De l’agrément de se gratter. Pas seulement pour cette montée orgasmique qui s’achève dans l’apothéose du soulagement mais pour le délice, surtout, de trouver au millimètre près le point exact de la démangeaison. Cela aussi c’est « se bien connaître ». Très difficile de désigner à l’autre l’endroit précis où vous gratter. Dans ce domaine, l’autre déçoit toujours. Comme souvent, il est légèrement à côté du sujet.

59 ans, 1 mois, 15 jours

Jeudi 25 novembre 1982

Nous pouvons nous gratter jusqu’à la jouissance mais chatouille-toi tant que tu veux, tu ne te feras jamais rire.

59 ans, 3 mois, 12 jours

Samedi 22 janvier 1983

J’apprends à Grégoire à manger ce qu’il déteste.
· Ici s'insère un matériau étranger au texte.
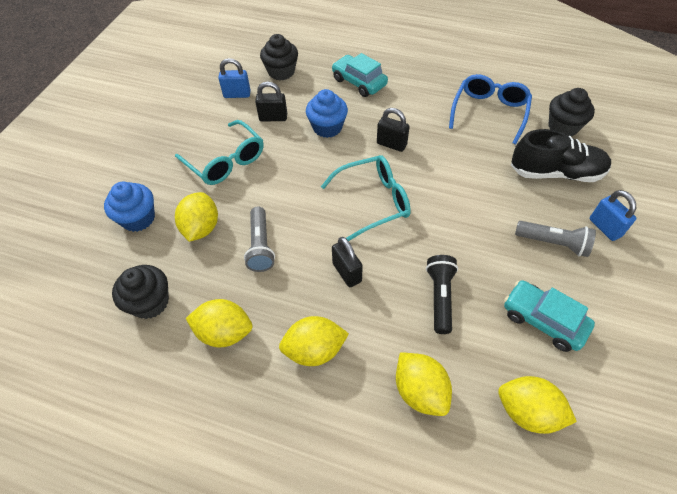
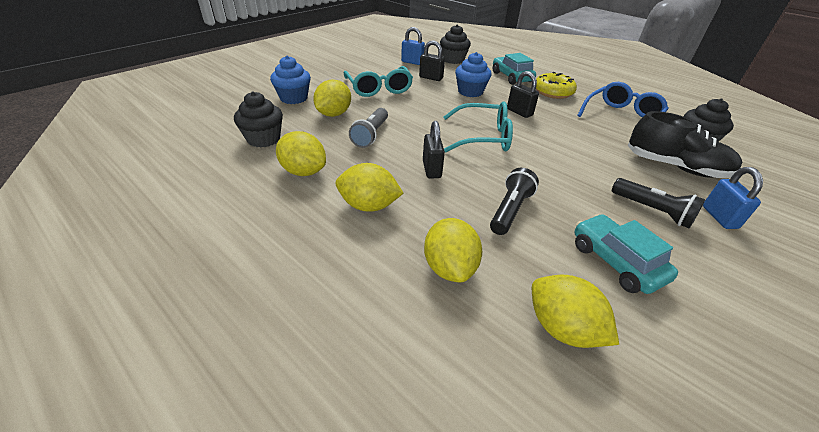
camera: 20 degrees right, 15 degrees down
grey flashlight [515,221,596,257] -> black flashlight [612,178,706,228]
none -> yellow donut [536,72,577,99]

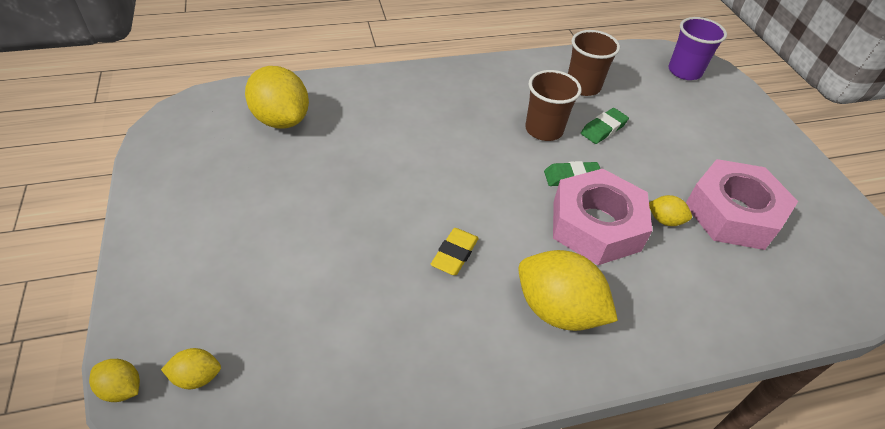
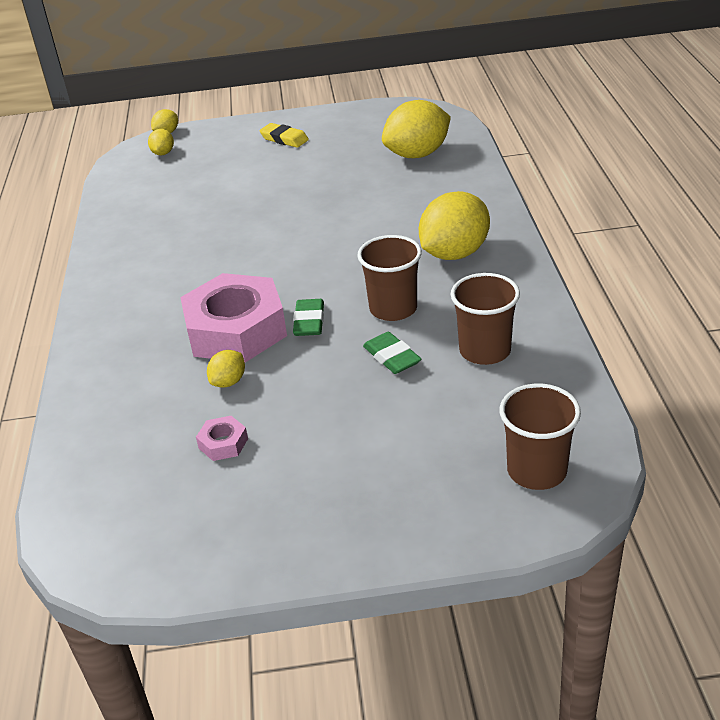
camera: 105 degrees right, 10 degrees down
yellow eraser [431,228,479,275] -> yellow eraser moved to [259,123,309,148]
yellow lemon [518,250,618,331] -> yellow lemon moved to [419,191,490,260]
purple cup [669,17,727,80] -> brown cup [499,384,581,490]
pink nut [686,159,798,250] -> pink nut [196,416,248,461], size x0.40

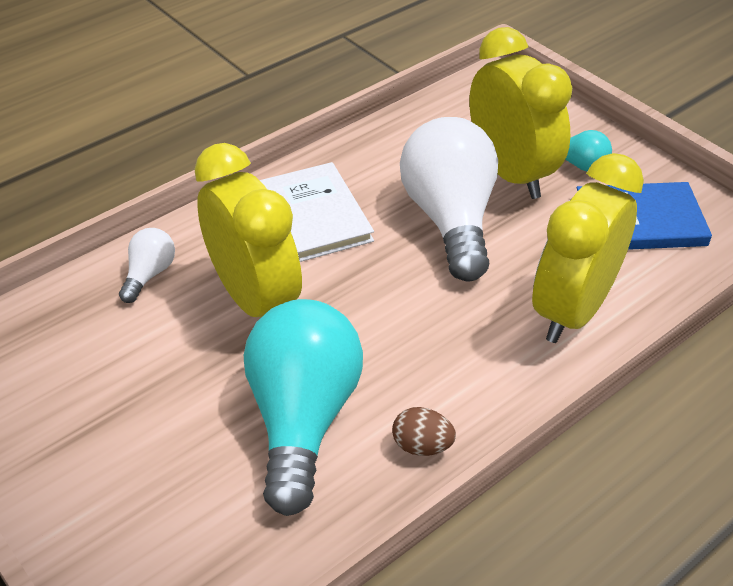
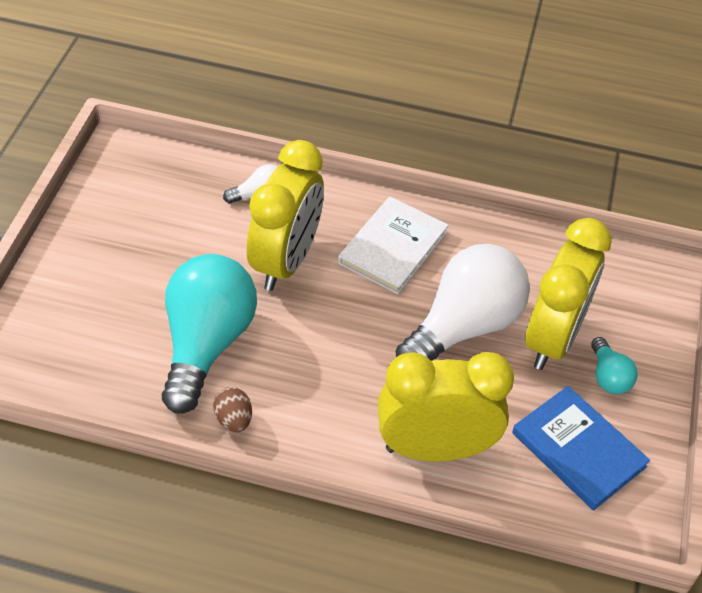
camera: 50 degrees right, 5 degrees up
turquoise light bulb [244,299,363,516] -> turquoise light bulb turned 45 degrees counterclockwise [162,254,257,414]

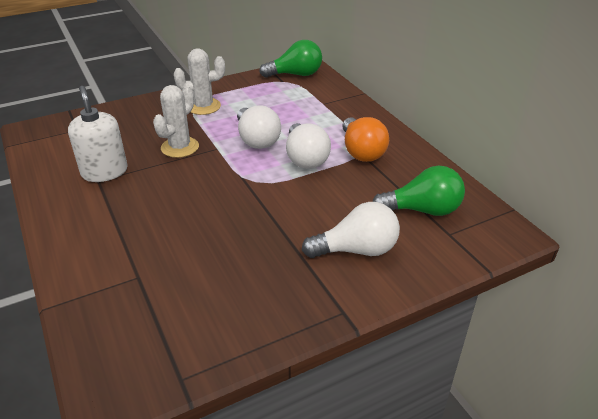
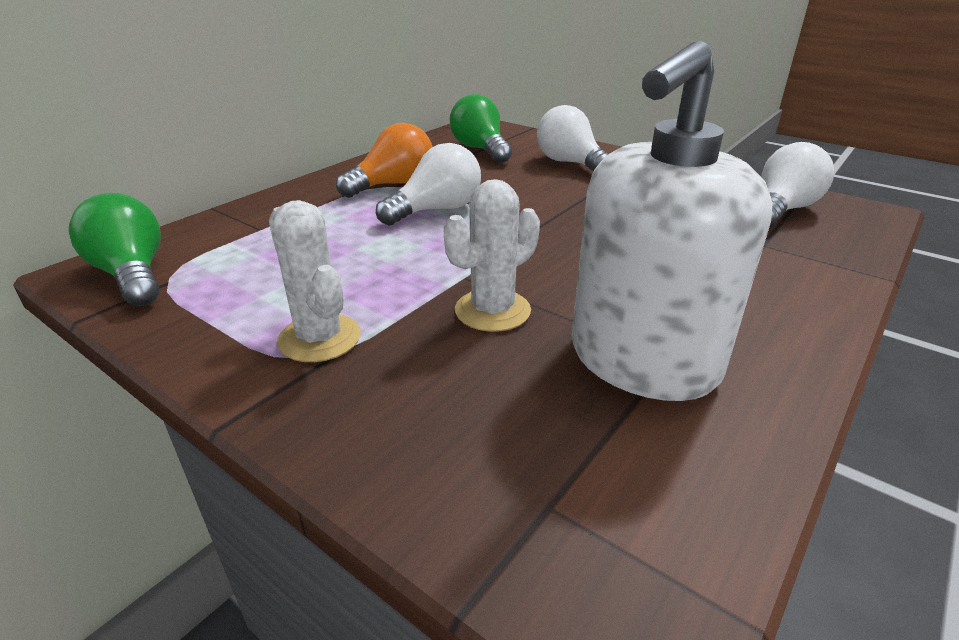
camera: 115 degrees left, 5 degrees down
white soap dispenser [68,86,128,182] -> white soap dispenser [572,41,772,401], size x1.57
white cactus [153,85,199,158] -> white cactus turned 45 degrees counterclockwise [443,179,540,332]
white light bulb [237,105,281,149] -> white light bulb moved to [761,142,834,228]

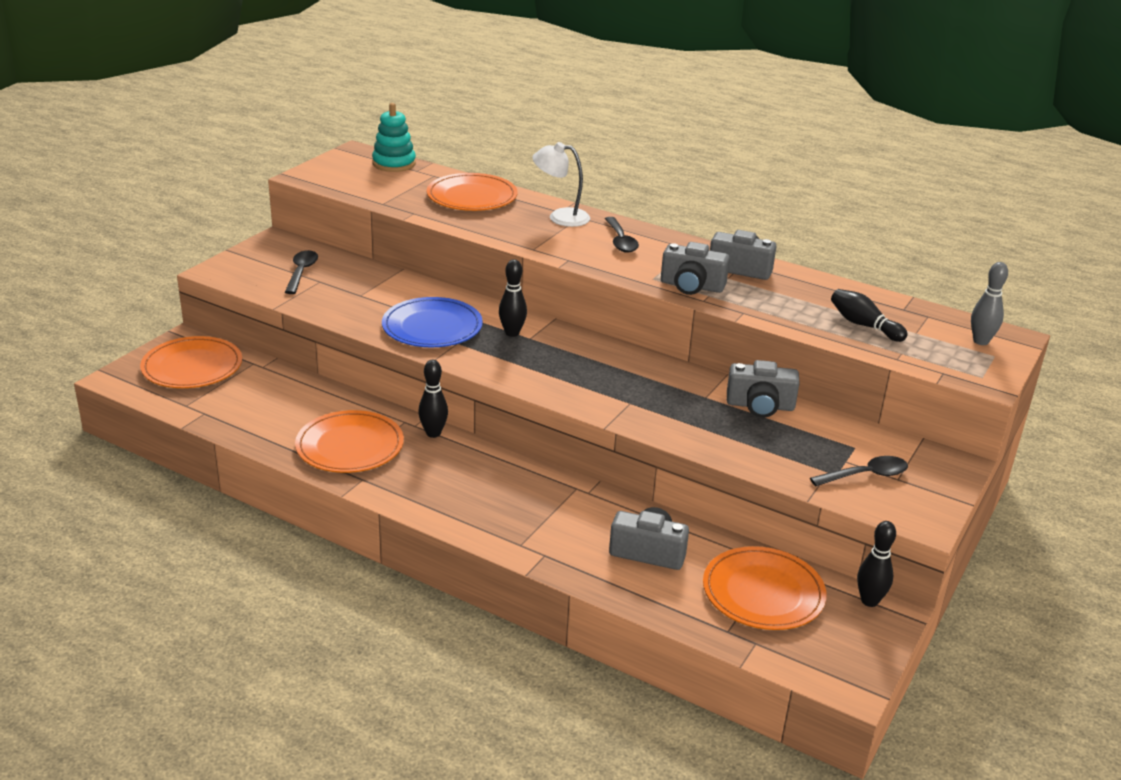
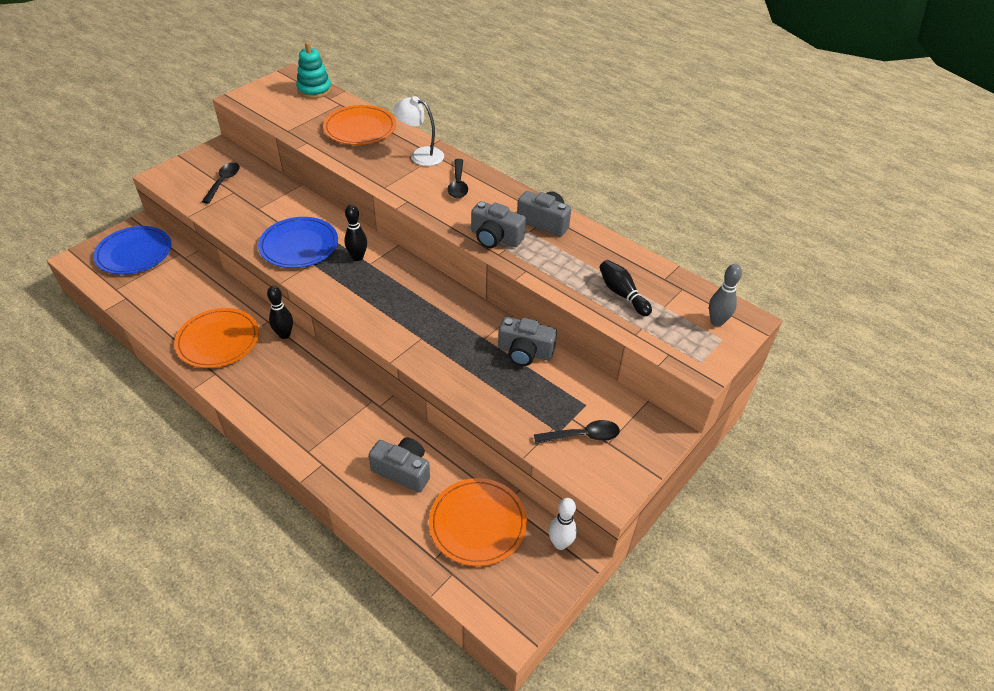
camera: 10 degrees right, 15 degrees up
orange plate [140,336,242,388] -> blue plate [93,226,171,275]
black bowling pin [857,521,896,607] -> white bowling pin [549,498,577,550]

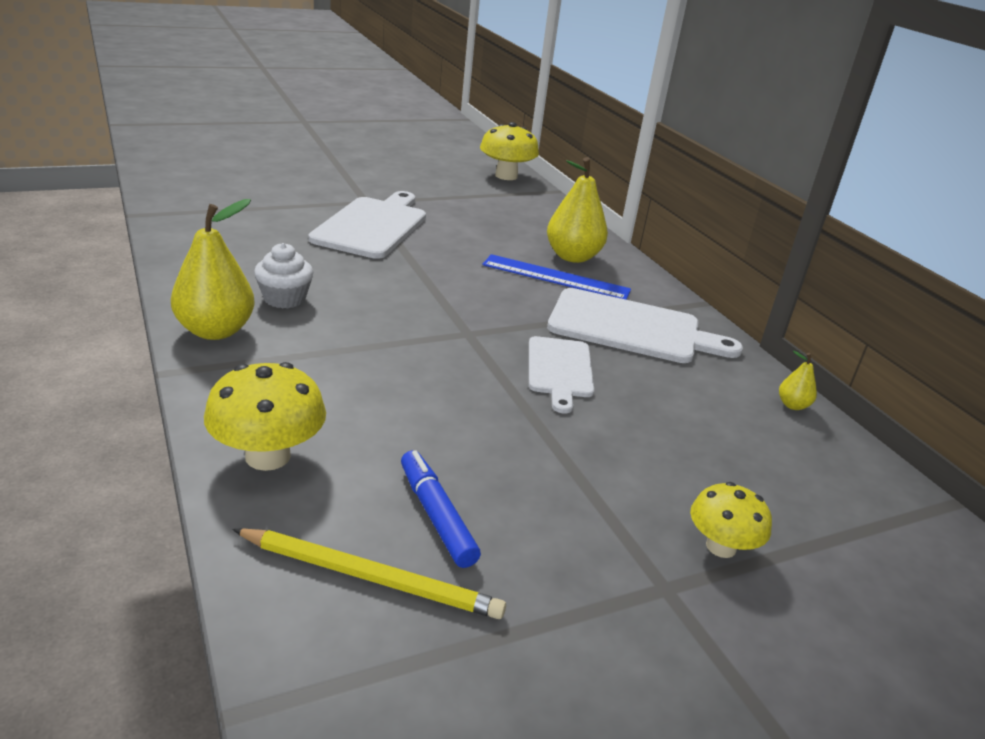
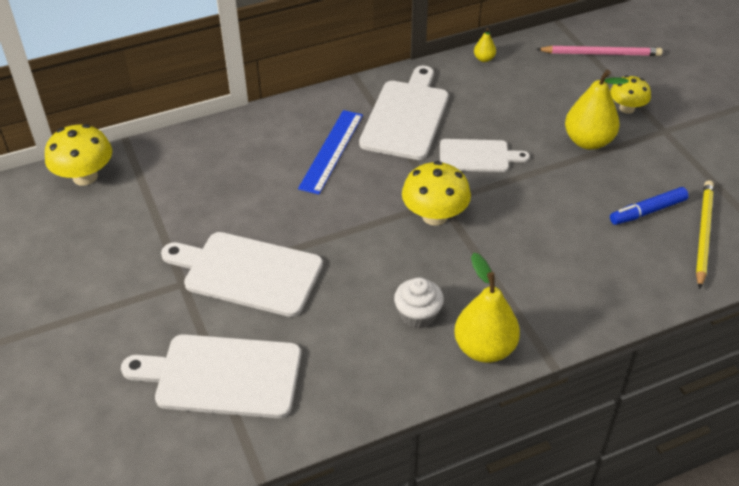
camera: 85 degrees left, 15 degrees up
yellow mushroom [204,362,326,471] -> yellow mushroom moved to [402,161,471,226]
yellow pear [547,157,608,263] -> yellow pear moved to [565,69,629,150]
none -> white cutting board [121,334,301,418]
none -> pink pencil [536,46,663,56]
En l’occurrence ces endives braisées que Bruno s’obstine à lui servir pour lui « former le goût ». J’ai donc entraîné Grégoire à interroger patiemment le goût des endives braisées. En d’autres termes à s’intéresser à cette horreur, comme je l’avais fait, en son temps, avec Dodo, mon petit frère fictif, pour pouvoir les avaler moi-même. Mange-les en les goûtant vraiment, en cherchant vraiment à comprendre le goût qu’elles ont. Tu verras, c’est intéressant de savoir pourquoi on n’aime pas quelque chose. (Dans ce genre d’exercice, je me surprends à parler en italiques, comme le faisait papa.) On y va ? On y va ! Une toute petite bouchée d’abord, suivie d’une description minutieuse de ce goût-là, en l’occurrence cette amertume qui rebute la plupart des enfants (sauf les petits Italiens, peut-être, entrés tôt dans la culture de l’amargo). Une deuxième bouchée, un peu plus copieuse, pour vérifier le bien-fondé de cette description, et ainsi de suite (sans aller jamais jusqu’à la grosse bouchée par laquelle en croyant abréger le supplice on provoque le haut-le-cœur). Grégoire est venu à bout de son assiette avec une satisfaction tout intellectuelle. Il prétend que les endives ont un goût de clou rouillé. Va pour le clou rouillé, pourvu qu’il bouffe ses endives sans moufter tout en continuant à les trouver dégueulasses.